IGNACIO CAMACHO-ABC
- La amnistía simboliza la claudicación del Estado ante una pretensión ilegítima de impunidad penal, moral y política
Se aprobará en 2024, y tal vez tarde más en entrar en vigor si los tribunales elevan consultas sobre su idoneidad jurídica, pero la amnistía es ya en España el gran asunto del año que termina. Por su abrumador impacto de opinión pública, por el escándalo de su negociación clandestina, por las reiteradas negativas gubernamentales envainadas ante el chantaje separatista. Pero sobre todo, por su condición simbólica y fáctica de claudicación del Estado frente a una pretensión ilegítima de impunidad penal, moral y política. Nunca desde la refundación democrática había tomado un gobernante una decisión tan rupturista, tan cínica, tan perniciosa para la convivencia, tan intrínsecamente destructiva. Pura dinamita en los cimientos del régimen constitucionalista.
Hacer de la necesidad virtud, dijo Sánchez para justificar el enésimo salto en su huida hacia adelante. Pero ni hay en la medida virtud alguna, más bien desvío de poder, ni existía otra necesidad que la suya. Tenía a su alcance otras opciones –pactar con el vencedor electoral, forzar la vuelta a las urnas—y cualquiera de ellas hubiera resultado más honesta y más justa que la de aliarse con un delincuente en fuga. Porque no se trata tanto de si el proyecto tiene encaje legal como de si es ético ceder a la coacción para salvar el puesto.
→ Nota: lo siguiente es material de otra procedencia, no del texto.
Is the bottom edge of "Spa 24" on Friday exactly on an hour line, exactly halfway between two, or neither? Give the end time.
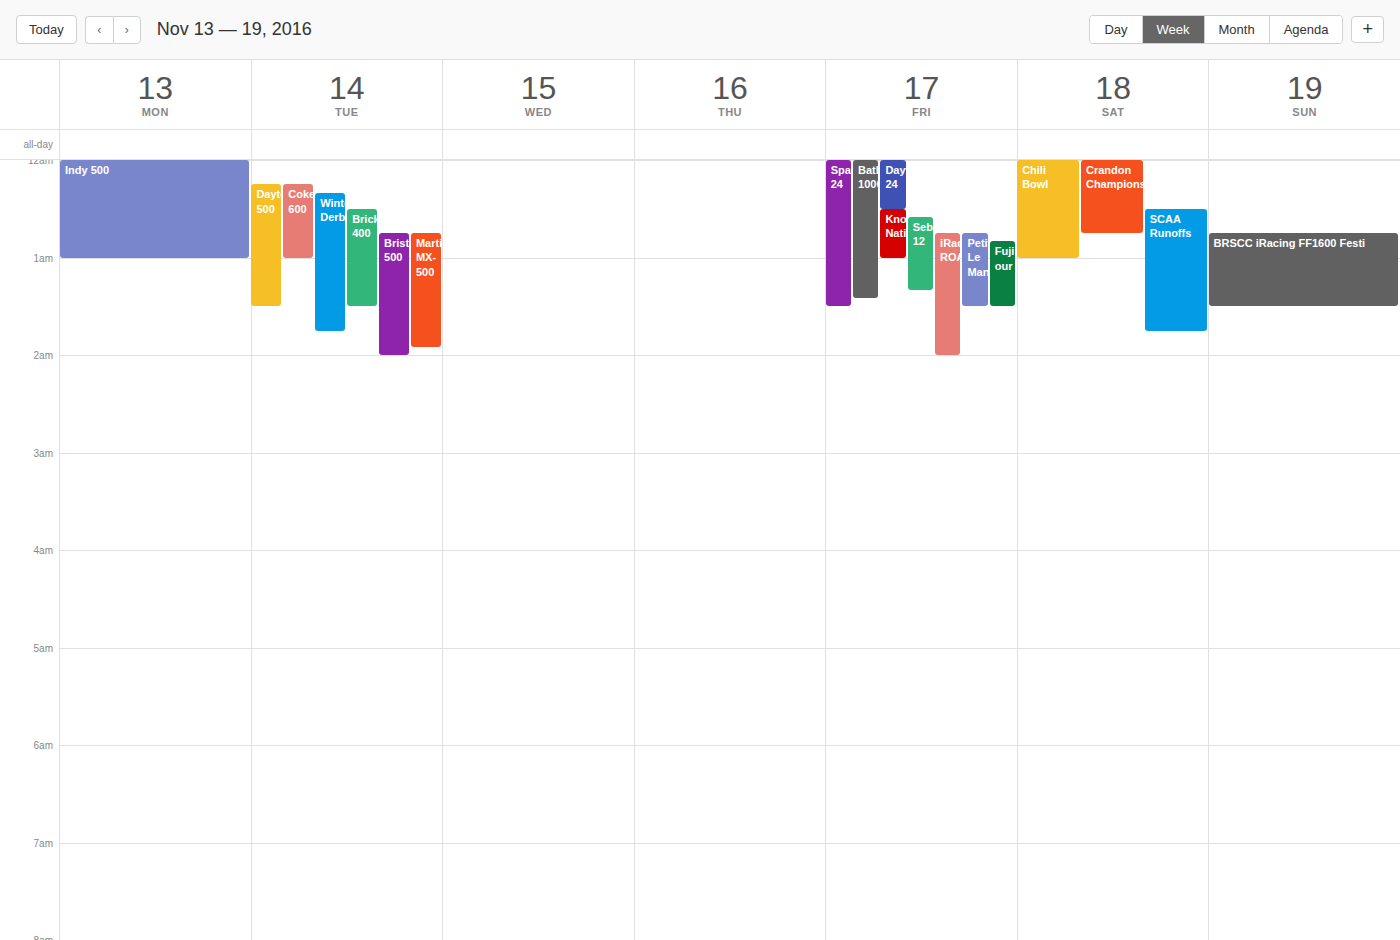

Porque el argumento de la reconciliación y la concordia no es sincero. Porque todos los ciudadanos, también los partidarios sanchistas más extremos, saben que la operación es el precio de la continuidad de este Gobierno.
Es la factura de una rendición, pero no sólo del presidente sino del sistema. De las instituciones que protegieron la integridad nacional contra una insurrección de independencia. De las fuerzas de seguridad, de los partidos leales a la Constitución –también el socialista, al menos en la medida en que dijo comprometerse con ella–, de la justicia que juzgó el ‘procès’ con garantías plenas y con transparencia inédita. De los españoles que salieron a la calle en defensa de su soberanía y llenaron las fachadas de banderas. Del Rey, que hubo de reivindicar el ordenamiento con la Corona sobre la mesa. Y por supuesto, de los millones de catalanes amenazados de forma directa con convertirse de un día para otro en extranjeros en su propia tierra.
Ni siquiera el ingreso en la OTAN tuvo en su momento un efecto social tan divisivo. En todo caso Felipe González, en una demostración de instinto, sometió la cuestión a referéndum en el acertado entendimiento de que no era un debate para resolver a su libre albedrío. Y cuando perdió las elecciones en 1996, renunció a buscar el apoyo espurio del nacionalismo. Sánchez, en cambio, no ha dudado en utilizar sin pedir permiso los intereses generales en su beneficio, a costa de abrir un peligroso, tóxico cisma cívico. De esos que tienen muy difícil vuelta atrás porque están maleados desde el principio.